È stato un lavoro totalizzante e ho cercato di curarlo in ogni dettaglio. Gran parte della realizzazione pratica, come hai detto, è stata portata avanti da me soltanto, anche se non smetterò mai di ringraziare persone come il compositore Ugo Altamore (che ho fatto veramente dannare) per la sua incredibile colonna sonora. Spesso però mi accorgo di come questo portare avanti tutto quasi da solo, per quanto possa essere faticoso, renda l’esperienza finale unica. Ci tengo a precisare che questo film amatoriale è stato realizzato a fondo zero e sono rimasto molto contento nel notare che molte persone abbiano visto anche un prodotto artistico e di valore, oltreché un film fatto da ragazzi. Ho ricevuto molti complimenti e feedback argomentati e questo mi dimostra che il messaggio è arrivato. Insomma, non potrei essere più felice di com’è andata.

Al netto dell’imprevedibilità del futuro, se dovessi immaginarti fra una ventina d’anni, e dovessi pensare al ruolo che questo film ha avuto per te, cosa diresti?
Di certo il film non ha attivato nulla dal punto di vista della passione. La passione per il cinema è fissazione innata, congenita, che ho sempre avuto e che non è certo conseguenza (quanto piuttosto causa) di Giulia ascoltando. Il ruolo del film, se mai, è fondamentale da un punto di vista tecnico: sono molto più consapevole di molte cose e soprattutto ho acquisito una certa sicurezza nell’esecuzione tecnica del lavoro. Avendo avuto una realizzazione di così ampia durata, è stata un’esperienza che mi ha coinvolto e mi ha costretto a rimettermi in gioco moltissime volte, sia umanamente sia tecnicamente. Ci sono stati momenti di abbandono in cui pensavo che avrei dovuto interrompere tutto e invece alla fine sono riuscito in qualche modo a raccogliere le risorse rimanenti e darmi da fare.

_Consegna 1_: Nell'intervista sul film amatoriale, quali reazioni del pubblico riferisce l'intervistato? Elencale tutte.
_Consegna 2_: Prosegui l'intervista sul film amatoriale a partire dall'ultima frase riportata.
I dati sono materiale a sé stante, indipendente dal testo estratto.

_Dati forniti_:
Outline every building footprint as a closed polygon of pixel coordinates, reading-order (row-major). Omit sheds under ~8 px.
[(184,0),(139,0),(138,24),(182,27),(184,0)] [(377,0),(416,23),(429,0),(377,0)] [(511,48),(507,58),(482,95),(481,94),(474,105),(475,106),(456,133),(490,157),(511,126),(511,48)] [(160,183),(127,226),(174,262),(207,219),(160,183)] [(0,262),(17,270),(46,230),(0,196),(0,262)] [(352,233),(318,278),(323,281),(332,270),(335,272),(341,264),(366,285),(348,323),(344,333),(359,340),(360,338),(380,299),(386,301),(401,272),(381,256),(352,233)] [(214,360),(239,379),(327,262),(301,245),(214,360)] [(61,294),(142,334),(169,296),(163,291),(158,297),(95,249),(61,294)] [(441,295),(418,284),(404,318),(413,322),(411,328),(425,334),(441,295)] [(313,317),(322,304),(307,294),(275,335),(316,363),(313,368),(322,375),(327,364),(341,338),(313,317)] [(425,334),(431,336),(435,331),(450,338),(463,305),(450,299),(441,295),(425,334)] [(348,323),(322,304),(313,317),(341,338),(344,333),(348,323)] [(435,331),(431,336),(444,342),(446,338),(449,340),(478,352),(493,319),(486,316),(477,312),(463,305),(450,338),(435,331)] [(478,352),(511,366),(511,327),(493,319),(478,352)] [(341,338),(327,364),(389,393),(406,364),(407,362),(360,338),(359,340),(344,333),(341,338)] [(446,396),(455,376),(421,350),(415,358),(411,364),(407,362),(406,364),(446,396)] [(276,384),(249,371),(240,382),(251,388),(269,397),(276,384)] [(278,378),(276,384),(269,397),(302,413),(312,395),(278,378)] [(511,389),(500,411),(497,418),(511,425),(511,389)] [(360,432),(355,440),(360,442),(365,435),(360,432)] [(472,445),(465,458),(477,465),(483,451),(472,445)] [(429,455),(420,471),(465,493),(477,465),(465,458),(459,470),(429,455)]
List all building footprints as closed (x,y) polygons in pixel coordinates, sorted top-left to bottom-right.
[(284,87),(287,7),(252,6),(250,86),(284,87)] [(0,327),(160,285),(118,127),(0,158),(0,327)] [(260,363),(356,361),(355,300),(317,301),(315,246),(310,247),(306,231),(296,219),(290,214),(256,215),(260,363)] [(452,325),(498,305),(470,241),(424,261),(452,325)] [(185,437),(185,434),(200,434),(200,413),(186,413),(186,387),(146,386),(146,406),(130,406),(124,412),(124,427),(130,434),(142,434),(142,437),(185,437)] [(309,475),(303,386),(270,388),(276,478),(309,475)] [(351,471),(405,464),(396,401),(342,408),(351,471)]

_Risposta 1_:
- Molte persone hanno visto nel film un prodotto artistico e di valore, oltre che un film fatto da ragazzi.
- Ha ricevuto molti complimenti.
- Ha ricevuto feedback argomentati.

_Risposta 2_:
I due protagonisti del film, Giulia e Tommaso, differiscono molto dalle due persone che lo interpretano (Carola Maxenti e Gian Piero De Filippi): cosa diresti su questo scarto fra la persona e il personaggio?
Tommaso è un inetto che cerca in tutti i modi di darsi delle arie, che prova ad atteggiarsi da intellettuale pur rimanendo un inetto; Gian Piero è una persona che disprezza l’intellettualismo e non riconosce validità alla parola “intellettuale”. Differentemente dal suo personaggio, Gian Piero sa essere molto pragmatico in ogni cosa che fa; questo si nota del resto anche nel film, con uno studio molto approfondito della corporeità e della vocalità.
Per quanto riguarda Carola Maxenti, la ragazza che interpretava Giulia, lei è sostanzialmente l’opposto del suo personaggio.

Inevitabilmente, quando si confezionano prodotti artistici e si è giovani, si parte — anche solo inconsciamente — da modelli e punti di riferimento, per poi provare ad andare oltre. Quali sono stati i tuoi?
Anche se in Giulia ascoltando si respira molto poco la sua aria, il modello principale, per me molto forte, è Federico Fellini. Ciononostante, in questo film ho cercato di essere il più personale possibile, e di non cadere nell’emulazione. Del resto, se non ci fosse stata un’idea forte (e mia), dubito che il lavoro si sarebbe protratto per tre anni come poi è effettivamente successo. Anche se i miei punti di partenza sono Fellini e Nanni Moretti, e se il mio collaboratore creativo (Gian Piero De Filippi, N.d.R.) ritrova qualche atmosfera di Paolo Virzì, direi che l’influenza è minima.

Come sai, su Bottega di idee c’è una rubrica che tengo io in cui connetto episodi di vita quotidiana a singoli elementi di film. I primi due che ho trattato sono stati Joker Martin Eden. Hai voglia di spendere qualche parola su questo?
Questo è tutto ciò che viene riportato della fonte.